Background: Myocardial endothelial cells (ECs) are able to modulate the cardiac stress response during health and disease and thereby exert a major impact on heart growth and function. While so far mainly endothelial derived proteins were studied, growing evidence suggests that long non-coding RNAs (lncRNAs) can also contribute to these effects.

Aim of the study was to investigate how the lncRNA Lockd contributes to angiogenesis, endothelial cell survival and fibrotic/mesenchymal gene expression during cardiac pressure overload.

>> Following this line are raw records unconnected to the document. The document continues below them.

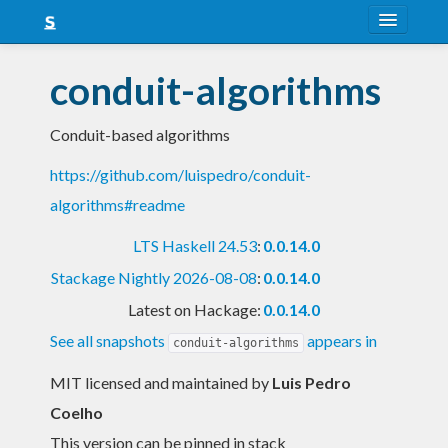
About
conduit-algorithms
Snapshots
Conduit-based algorithms
LTS
https://github.com/luispedro/conduit-
Nightly
algorithms#readme
FAQ
LTS Haskell 24.53
:
0.0.14.0
Blog
Stackage Nightly 2026-08-08
:
0.0.14.0
Latest on Hackage:
0.0.14.0
See all snapshots
appears in
conduit-algorithms
MIT licensed and maintained
by
Luis Pedro
Coelho
This version can be pinned in stack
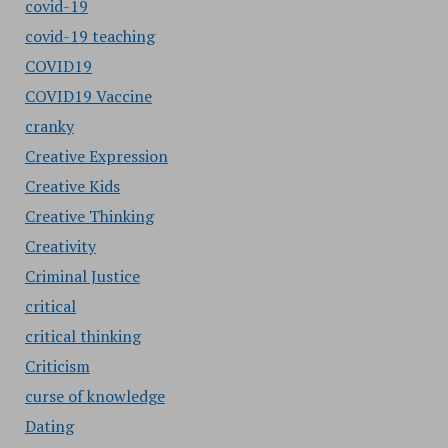
covid-19
covid-19 teaching
COVID19
COVID19 Vaccine
cranky
Creative Expression
Creative Kids
Creative Thinking
Creativity
Criminal Justice
critical
critical thinking
Criticism
curse of knowledge
Dating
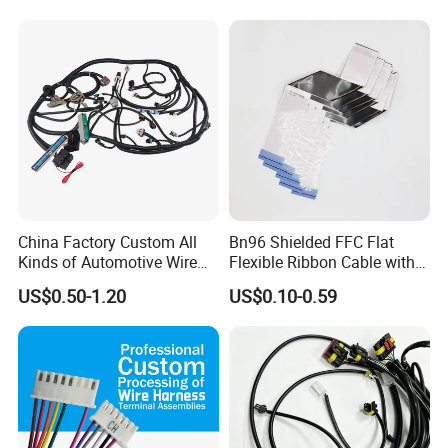
Storage Cable Assembly
China Factory Custom All
Bn96 Shielded FFC Flat
Kinds of Automotive Wire
Flexible Ribbon Cable with
Harness with Multi-Terminal
Blue Reinforcement
US$0.50-1.20
US$0.10-0.59
Connector for Electric
Vehicle Engine Power
Supply for OEM Cable
Assembly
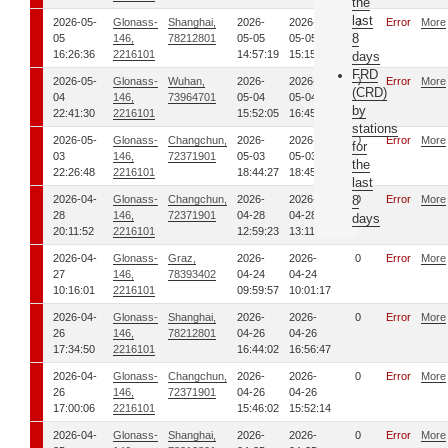
the
last
2026-05-
Glonass-
Shanghai,
2026-
2026-
0
Error
More
8
05
146,
78212801
05-05
05-05
16:26:36
2216101
14:57:19
15:15:41
days
FRD
2026-05-
Glonass-
Wuhan,
2026-
2026-
0
Error
More
(CRD)
04
146,
73964701
05-04
05-04
by
22:41:30
2216101
15:52:05
16:45:53
stations
2026-05-
Glonass-
Changchun,
2026-
2026-
0
Error
More
for
03
146,
72371901
05-03
05-03
the
22:26:48
2216101
18:44:27
18:45:47
last
2026-04-
Glonass-
Changchun,
2026-
2026-
8
0
Error
More
28
146,
72371901
04-28
04-28
days
20:11:52
2216101
12:59:23
13:11:43
2026-04-
Glonass-
Graz,
2026-
2026-
0
Error
More
27
146,
78393402
04-24
04-24
10:16:01
2216101
09:59:57
10:01:17
2026-04-
Glonass-
Shanghai,
2026-
2026-
0
Error
More
26
146,
78212801
04-26
04-26
17:34:50
2216101
16:44:02
16:56:47
2026-04-
Glonass-
Changchun,
2026-
2026-
0
Error
More
26
146,
72371901
04-26
04-26
17:00:06
2216101
15:46:02
15:52:14
2026-04-
Glonass-
Shanghai,
2026-
2026-
0
Error
More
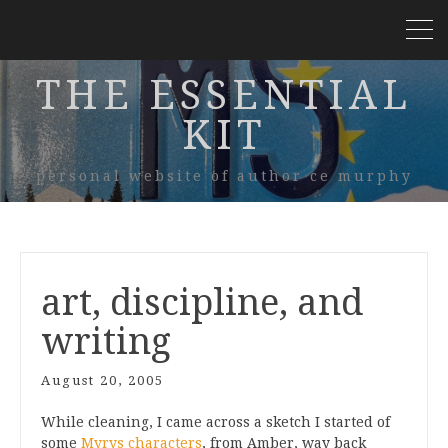
THE ESSENTIAL
KIT
personal website of author ce murphy
art, discipline, and
writing
August 20, 2005
While cleaning, I came across a sketch I started of
some
Myrys characters
, from Amber, way back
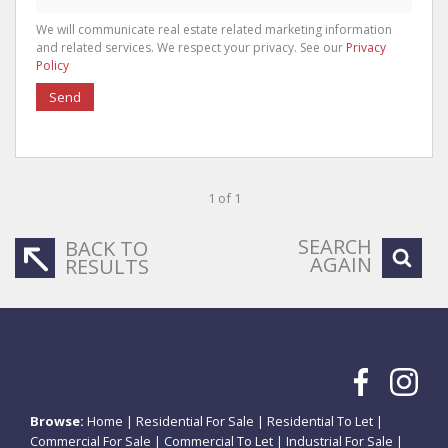
We will communicate real estate related marketing information
and related services. We respect your privacy. See our
Privacy
Policy
Send
1 of 1
SEARCH
BACK TO
AGAIN
RESULTS
Browse:
Home
|
Residential For Sale
|
Residential To Let
|
Commercial For Sale
|
Commercial To Let
|
Industrial For Sale
|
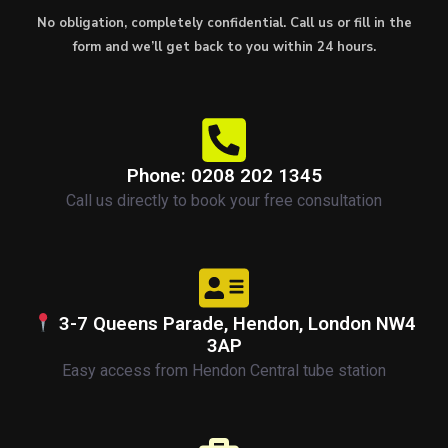
No obligation, completely confidential. Call us or fill in the
form and we’ll get back to you within 24 hours.
Phone: 0208 202 1345
Call us directly to book your free consultation
3-7 Queens Parade, Hendon, London NW4
3AP
Easy access from Hendon Central tube station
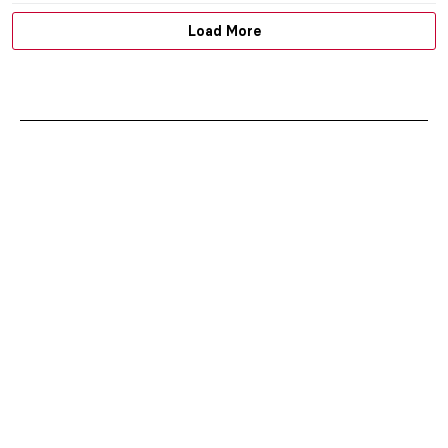
Load More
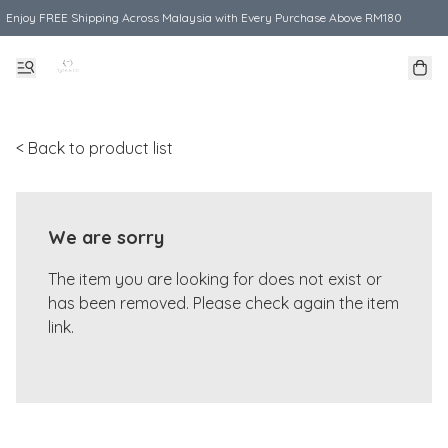
Enjoy FREE Shipping Across Malaysia with Every Purchase Above RM180
< Back to product list
We are sorry
The item you are looking for does not exist or
has been removed. Please check again the item
link.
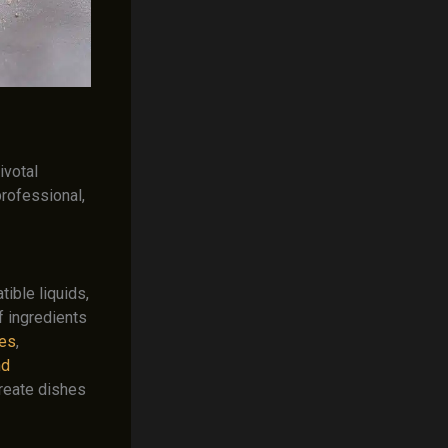
ivotal
professional,
ible liquids,
f ingredients
ces
,
nd
 create dishes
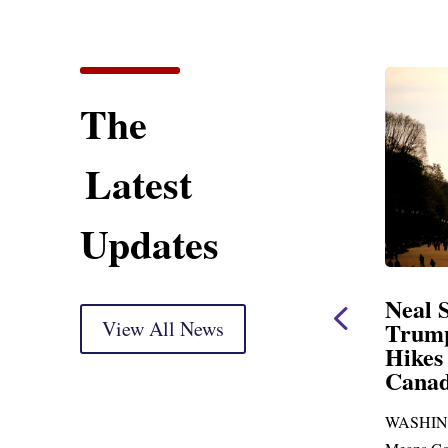
The
Latest
Updates
 Opening Statement
Neal Statement on
versight Markup
View All News
Trump’s Latest Pr
Hikes and Attack 
pared for delivery) Thank you, Mr.
Canada
n. With just days to go before
WASHINGTON, DC— Ways
cans skip town for more than...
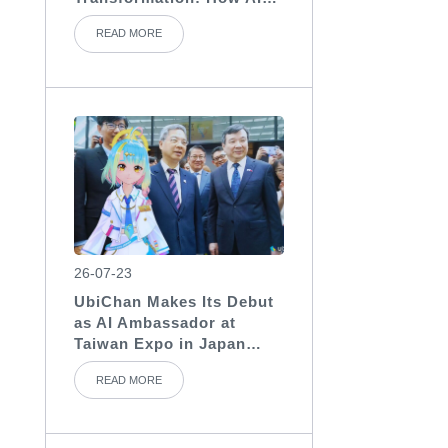
Assistants Become the
READ MORE
“Invisible Backbone” of
Medical Teams
26-07-23
UbiChan Makes Its Debut
as AI Ambassador at
Taiwan Expo in Japan
2026, Showcasing AI
READ MORE
Character Agent
Applications for
International Exhibitions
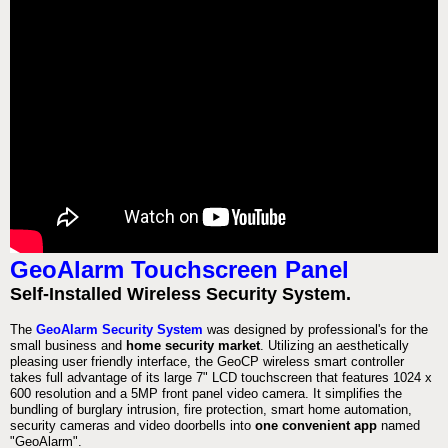
GeoAlarm Touchscreen Panel
Self-Installed Wireless Security System.
The
GeoAlarm Security System
was designed by professional's for the
small business and
home security market
. Utilizing an aesthetically
pleasing user friendly interface, the GeoCP wireless smart controller
takes full advantage of its large 7" LCD touchscreen that features 1024 x
600 resolution and a 5MP front panel video camera. It simplifies the
bundling of burglary intrusion, fire protection, smart home automation,
security cameras and video doorbells into
one convenient app
named
"GeoAlarm".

Methods and Results: In a screen for differentially regulated lncRNAs in cardiac endothelial cells during pressure overload, we identified the so far largely unstudied intergenic lncRNA downstream of Cdkn1b, Lockd. It is significantly upregulated in heart tissue during cardiac pressure overload induced by transverse aortic constriction (TAC). We found that Lockd expression peaks in cardiac tissue one week after TAC operation (approx. 11-fold increase vs. Sham, p<0.05, n=5), and gradually declines back to basal levels, indicating that Lockd is induced during the compensatory phase of cardiac remodelling.

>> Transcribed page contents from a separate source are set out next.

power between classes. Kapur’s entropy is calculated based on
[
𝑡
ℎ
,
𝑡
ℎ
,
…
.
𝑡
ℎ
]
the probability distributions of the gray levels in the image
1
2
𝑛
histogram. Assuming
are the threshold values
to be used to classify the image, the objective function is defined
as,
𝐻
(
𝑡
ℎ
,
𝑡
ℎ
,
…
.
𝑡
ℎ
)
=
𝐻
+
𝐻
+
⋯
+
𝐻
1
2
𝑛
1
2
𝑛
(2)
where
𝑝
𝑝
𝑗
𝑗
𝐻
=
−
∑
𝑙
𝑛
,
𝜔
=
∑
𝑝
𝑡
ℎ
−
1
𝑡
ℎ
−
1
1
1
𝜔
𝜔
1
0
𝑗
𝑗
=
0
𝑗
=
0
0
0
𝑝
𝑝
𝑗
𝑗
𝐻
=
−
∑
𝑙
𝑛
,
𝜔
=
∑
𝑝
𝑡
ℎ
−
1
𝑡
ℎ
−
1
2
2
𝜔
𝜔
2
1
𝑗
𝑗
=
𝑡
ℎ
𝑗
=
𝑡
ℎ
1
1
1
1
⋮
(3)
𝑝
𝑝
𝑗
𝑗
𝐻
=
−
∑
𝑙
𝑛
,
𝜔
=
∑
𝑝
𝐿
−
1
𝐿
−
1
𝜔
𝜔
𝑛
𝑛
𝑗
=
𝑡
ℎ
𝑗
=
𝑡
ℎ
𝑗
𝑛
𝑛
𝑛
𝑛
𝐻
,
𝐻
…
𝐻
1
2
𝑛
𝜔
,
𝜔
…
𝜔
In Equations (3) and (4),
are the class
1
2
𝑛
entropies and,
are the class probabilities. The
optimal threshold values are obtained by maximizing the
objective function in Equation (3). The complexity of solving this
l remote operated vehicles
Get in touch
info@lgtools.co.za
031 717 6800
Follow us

Separation of cardiac cells with MACS/Langendorff one week after TAC and Sham revealed that Lockd upregulation occurs in cardiomyocytes and endothelial cells, but not in fibroblasts.

Lockd expression in cardiac ECs also peaked one week after TAC surgery (approx. 6-fold increase compared to Sham, p<0.005, n=6) and then gradually fell back to basal values.

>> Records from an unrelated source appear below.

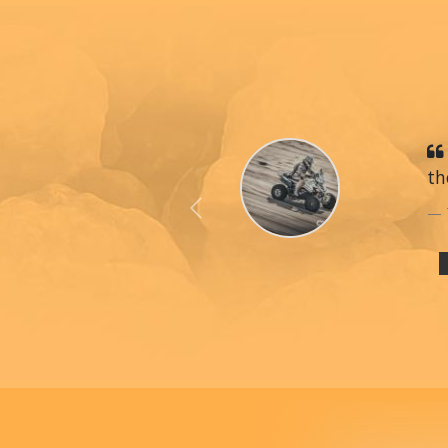
th
Previous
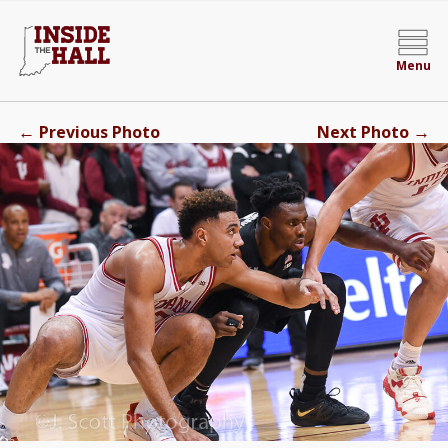
Menu
←
→
Previous Photo
Next Photo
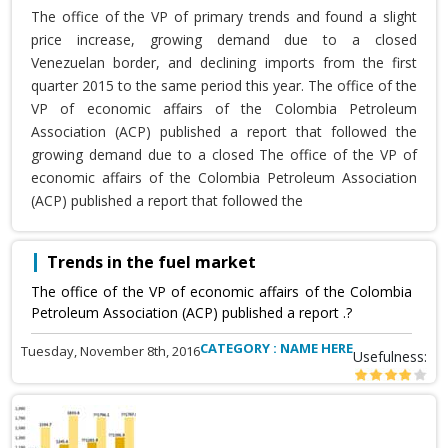
The office of the VP of primary trends and found a slight
price increase, growing demand due to a closed
Venezuelan border, and declining imports from the first
quarter 2015 to the same period this year. The office of the
VP of economic affairs of the Colombia Petroleum
Association (ACP) published a report that followed the
growing demand due to a closed The office of the VP of
economic affairs of the Colombia Petroleum Association
(ACP) published a report that followed the
Trends in the fuel market
The office of the VP of economic affairs of the Colombia
Petroleum Association (ACP) published a report .?
CATEGORY : NAME HERE
Tuesday, November 8th, 2016
Usefulness:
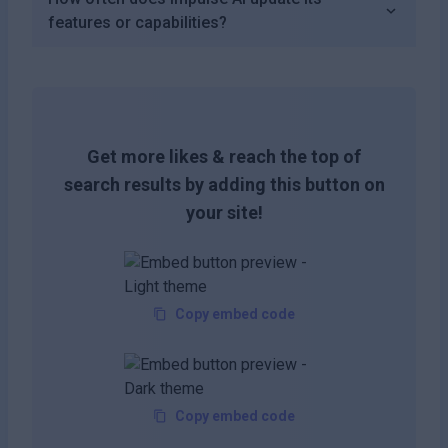
features or capabilities?
Get more likes & reach the top of
search results by adding this button on
your site!
Copy embed code
Copy embed code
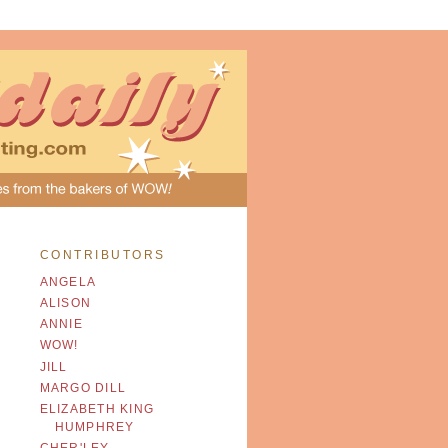
CONTRIBUTORS
ANGELA
ALISON
ANNIE
WOW!
JILL
MARGO DILL
ELIZABETH KING
HUMPHREY
CHER'LEY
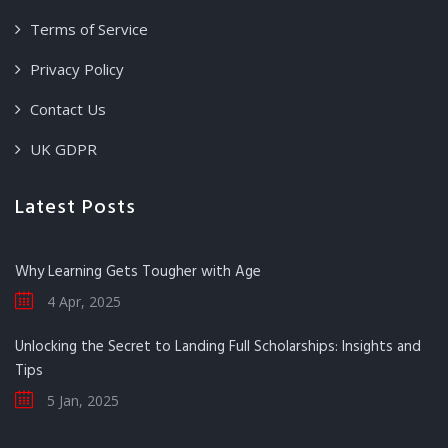
Terms of Service
Privacy Policy
Contact Us
UK GDPR
Latest Posts
Why Learning Gets Tougher with Age
4 Apr, 2025
Unlocking the Secret to Landing Full Scholarships: Insights and
Tips
5 Jan, 2025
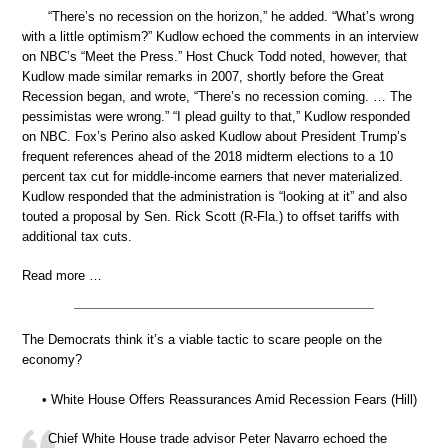
“There’s no recession on the horizon,” he added. “What’s wrong
with a little optimism?” Kudlow echoed the comments in an interview
on NBC’s “Meet the Press.” Host Chuck Todd noted, however, that
Kudlow made similar remarks in 2007, shortly before the Great
Recession began, and wrote, “There’s no recession coming. … The
pessimistas were wrong.” “I plead guilty to that,” Kudlow responded
on NBC. Fox’s Perino also asked Kudlow about President Trump’s
frequent references ahead of the 2018 midterm elections to a 10
percent tax cut for middle-income earners that never materialized.
Kudlow responded that the administration is “looking at it” and also
touted a proposal by Sen. Rick Scott (R-Fla.) to offset tariffs with
additional tax cuts.
Read more …
The Democrats think it’s a viable tactic to scare people on the
economy?
• White House Offers Reassurances Amid Recession Fears (Hill)
Chief White House trade advisor Peter Navarro echoed the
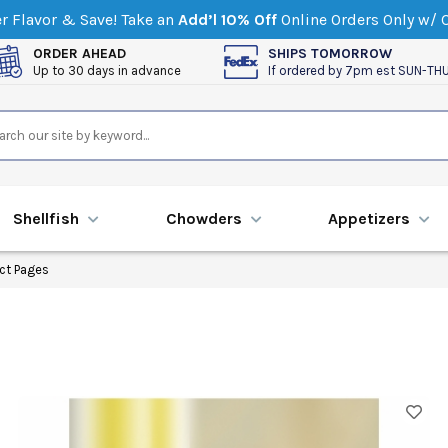
 Flavor & Save! Take an
Add’l 10% Off
Online Orders Only w/
ORDER AHEAD
SHIPS TOMORROW
Up to 30 days in advance
If ordered by 7pm est SUN-TH
Shellfish
Chowders
Appetizers
ct Pages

We next investigated the functional impact of Lockd on endothelial cells in vitro. Adenoviral overexpression of Lockd in ECs reduced angiogenesis in a sprouting assay. In contrast, down-regulation of Lockd by siRNA by 90% triggered a stronger sprouting activity. Furthermore, down-regulation of Lockd triggered increased EC proliferation, while its overexpression reduced cell proliferation, as demonstrated by BrdU proliferation assay.

RNA sequencing in siRNA control versus siLockd treated endothelial cells showed that Lockd downregulation entailed reduced expression of genes related to extracellular matrix organization (Fn1, Col4a3, Col4a4) and to blood vessel development (Mtor, Pdgfb, Ccn2). On the other hand, it triggered increased expression of genes associated with cell cycle progression (Cdc25b, Ccnd3, Uhmk1). ChIRP-MS pulldown experiment, which is a technique for studying endogenous ribonucleoprotein complexes, showed that Lockd specifically binds to Khdrbs1, a protein involved in cell cycle progression.

Targeted inhibition of Lockd upregulation after TAC with antisense GapmeRs in mice in vivo strongly improved systolic cardiac function and reduced hypertrophy in comparison to Control GapmeR treated mice. Histological and RNA sequencing studies from whole hearts and isolated ECs from these mice are ongoing and will be presented.

Conclusion: Lockd expression increases in cardiac ECs in the early phase of induced pressure overload. As suggested by our results, Lockd upregulation inhibits cell cycle progression, thereby counteracting angiogenesis, and promoting mesenchymal gene expression in endothelial cells. Therefore, Lockd upregulation in heart tissue might be detrimental during cardiac pressure overload. Indeed, downregulation of Lockd in mice in vivo during TAC ameliorated cardiac dysfunction and fibrosis. These findings identify Lockd as a new potential therapeutic target in heart failure.